The first Covid vaccines were administered to staff on December 15, 2020 and then the need began to mushroom. Now, she’s still on a mission to help convince everyone to get vaccinated for their own safety and for those around them.

“Some of my biggest takeaways from this experience have been seemingly small things,” she shared. “I was reminded time and again the importance of washing our hands and even though that’s always been true, it’s truer than ever.”

She says customer service – even in a hospital setting – has forever changed. That means fast response and understanding the big picture of dealing with such a large and threatening pandemic.

And there have been positive takeaways as well.  “I was so thankful that our community reached out to help us as we were all working so hard to treat patients,” she said. “I don’t know how many meals were donated and kindnesses we were shown by friends, businesses and perfect strangers but there were thousands.” She hopes those acts of kindness will become permanent fixtures in the community. When Lara is meeting potential employees, she makes sure the person is not only qualified for the position but is a ‘cultural fit’ for the company.

Clearly, her tasks change frequently. “I don’t have a typical day,” she said. “I do whatever is needed. It’s all about being flexible.” And being engaged with the staff. “I would never ask staff to do anything I wouldn’t do, and that’s why I’m constantly on the move.” And what about the next five years? She wants to keep helping Lexington Medical Center develop new ways to screen for medical issues – to make people feel safer and taken care of.  

It’s been a challenge with a newborn in the midst of the pandemic.

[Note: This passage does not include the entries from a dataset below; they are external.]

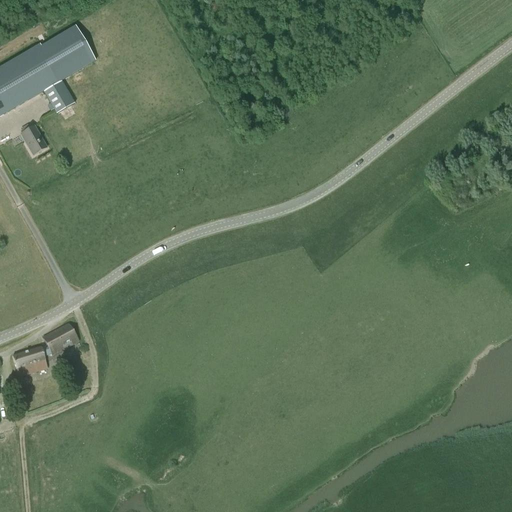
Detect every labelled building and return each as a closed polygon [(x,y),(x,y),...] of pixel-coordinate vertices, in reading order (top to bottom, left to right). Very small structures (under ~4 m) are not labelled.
[(0,68),(0,118),(43,93),(61,82),(39,45),(0,68)] [(61,82),(43,93),(56,116),(74,105),(61,82)] [(33,156),(47,148),(34,126),(20,134),(33,156)] [(52,358),(78,343),(68,325),(42,339),(52,358)] [(19,378),(47,369),(41,349),(12,358),(19,378)]
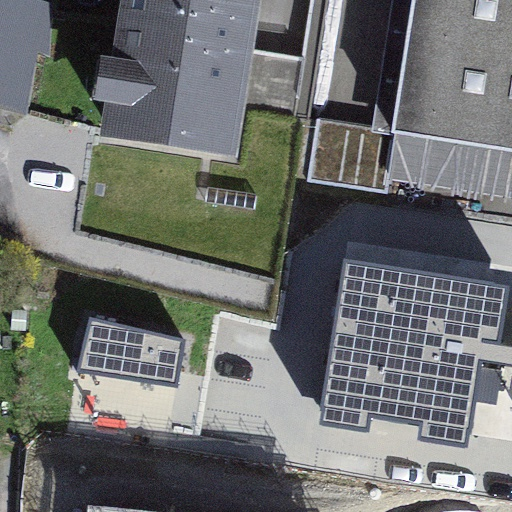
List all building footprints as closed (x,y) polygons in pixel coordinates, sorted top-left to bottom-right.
[(137,0),(113,157),(233,175),(259,0),(137,0)] [(511,0),(412,0),(391,157),(511,173),(511,0)] [(43,21),(0,10),(0,131),(23,139),(43,21)] [(496,288),(353,267),(332,409),(511,434),(511,272),(499,271),(496,288)] [(195,322),(78,312),(72,380),(189,390),(195,322)]
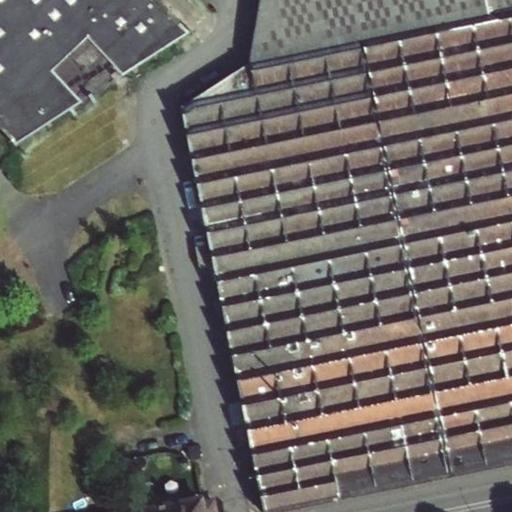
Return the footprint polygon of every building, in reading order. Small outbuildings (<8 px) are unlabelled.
[(0,0),(0,120),(20,142),(123,76),(191,33),(161,0),(0,0)] [(216,275),(511,213),(511,0),(282,0),(286,56),(250,63),(251,60),(181,107),(216,275)] [(286,56),(282,0),(268,0),(266,7),(251,60),(250,63),(286,56)] [(274,511),(446,476),(511,462),(511,213),(216,275),(265,511),(274,511)] [(145,511),(215,511),(213,501),(203,503),(201,498),(180,502),(179,495),(166,498),(168,505),(145,510),(145,511)]
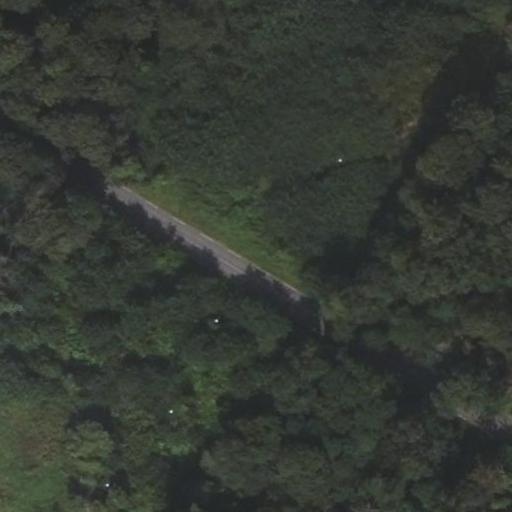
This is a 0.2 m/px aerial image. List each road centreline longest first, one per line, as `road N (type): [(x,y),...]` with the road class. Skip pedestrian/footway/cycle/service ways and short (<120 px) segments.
road 1 (secondary): [(0,126),(511,432)]
road 2 (track): [(355,337),(372,316),(511,234)]
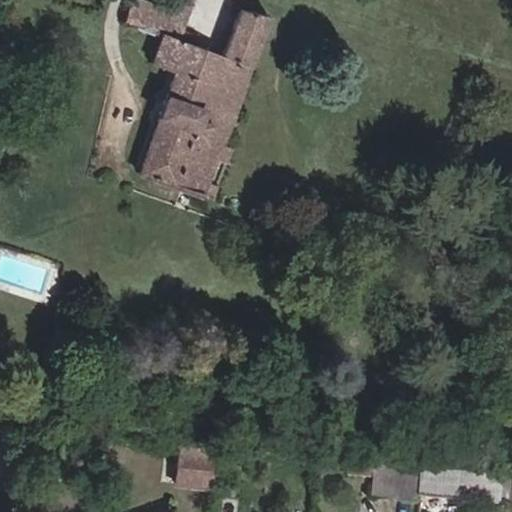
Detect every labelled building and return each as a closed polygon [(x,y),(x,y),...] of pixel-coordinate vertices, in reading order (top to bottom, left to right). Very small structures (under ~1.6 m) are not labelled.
[(210,158),(259,14),(234,6),(216,53),(184,42),(188,30),(172,24),(178,7),(168,4),(169,0),(154,0),(151,7),(134,0),(124,0),(118,22),(152,34),(144,64),(165,71),(131,170),(207,195),(219,161),(210,158)] [(62,427),(56,454),(83,459),(88,431),(62,427)] [(178,448),(175,485),(211,488),(214,451),(178,448)] [(242,483),(244,452),(227,451),(224,481),(242,483)] [(377,460),(347,458),(346,472),(375,474),(377,460)] [(393,495),(415,497),(418,463),(397,462),(393,495)] [(511,511),(511,472),(418,463),(415,497),(495,504),(494,511),(511,511)]
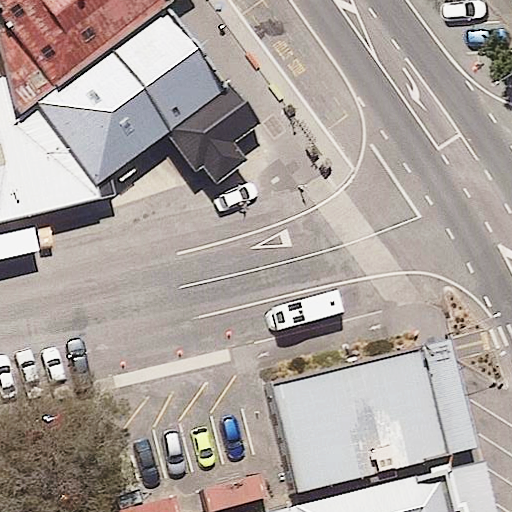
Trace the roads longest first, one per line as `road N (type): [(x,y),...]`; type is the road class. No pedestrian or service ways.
road 1 (residential): [(469,197),(359,240),(0,332)]
road 2 (primary): [(333,0),(469,197)]
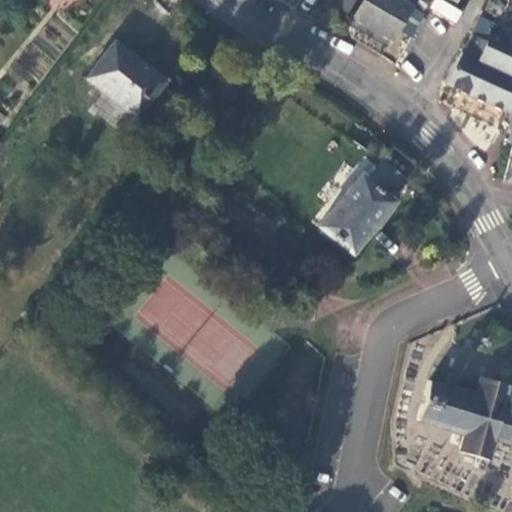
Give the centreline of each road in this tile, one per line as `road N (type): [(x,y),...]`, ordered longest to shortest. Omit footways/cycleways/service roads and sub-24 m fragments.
road 1 (tertiary): [(508,259),(478,201),(407,117),(220,0)]
road 2 (unclassified): [(508,259),(396,320),(382,336),(341,511)]
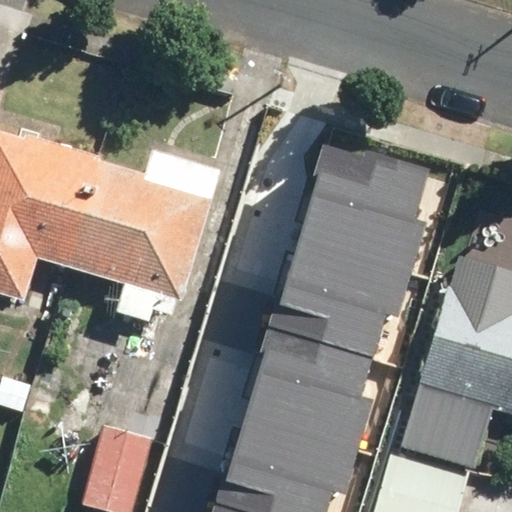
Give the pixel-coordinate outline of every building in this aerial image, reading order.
[(145,173),(0,130),(0,293),(26,301),(38,258),(127,284),(120,310),(151,319),(159,291),(184,298),(222,168),(153,148),(145,173)] [(426,184),(323,153),(271,324),(373,354),(387,308),(403,313),(432,216),(418,212),(426,184)] [(511,304),(449,285),(414,397),(480,417),(483,405),(511,413),(511,304)] [(372,364),(268,333),(216,504),(242,511),(324,511),(332,488),(348,493),(377,396),(363,392),(372,364)] [(130,511),(151,438),(102,425),(80,505),(104,511),(130,511)] [(460,511),(472,473),(390,449),(371,511),(460,511)]
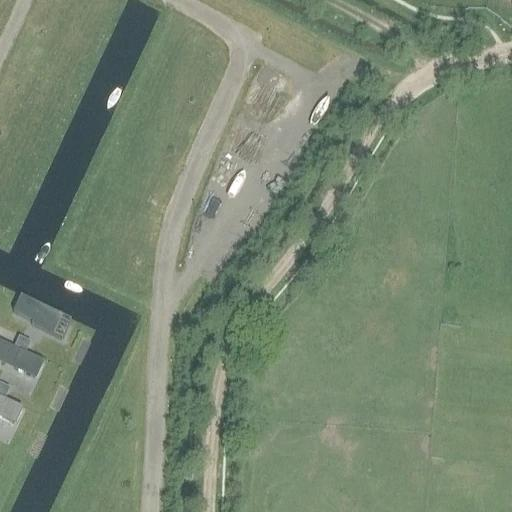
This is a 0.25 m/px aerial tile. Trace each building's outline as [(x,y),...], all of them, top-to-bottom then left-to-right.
[(20,298),(12,314),(32,323),(54,333),(61,318),(20,298)] [(29,343),(18,338),(13,348),(25,353),(29,343)] [(0,365),(35,381),(43,363),(0,343),(0,365)] [(9,389),(0,385),(0,397),(4,399),(9,389)] [(22,410),(0,399),(0,419),(14,426),(22,410)]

With family close by, she’s had help when she needed it. “I couldn’t have worked the hours I’ve worked without help from my family.”

And although her free time has been slim to none during the past year, precious hours to relax are often spent at Lake Murray, a favorite chill-down destination. SakiTumi is a restaurant she enjoys, and recently, she and her best friend took a much-needed getaway to Amelia Island.

What does she want now? “I want everyone to get vaccinated,” she said. “This pandemic sucked the joy out of so many people, whether it came from mourning those we lost, or even time to be with family and friends which disappeared, seemingly overnight.” And yet, she says there have been positives, such as family units doing more together and learning to appreciate small joys. It’s the caring for one another that she hopes remains after Covid has lessened its grip on the Midlands. “I love how much more we remember to honor people for their efforts,” she said. “It may be the best lesson to come from such a difficult time in the life of our community.”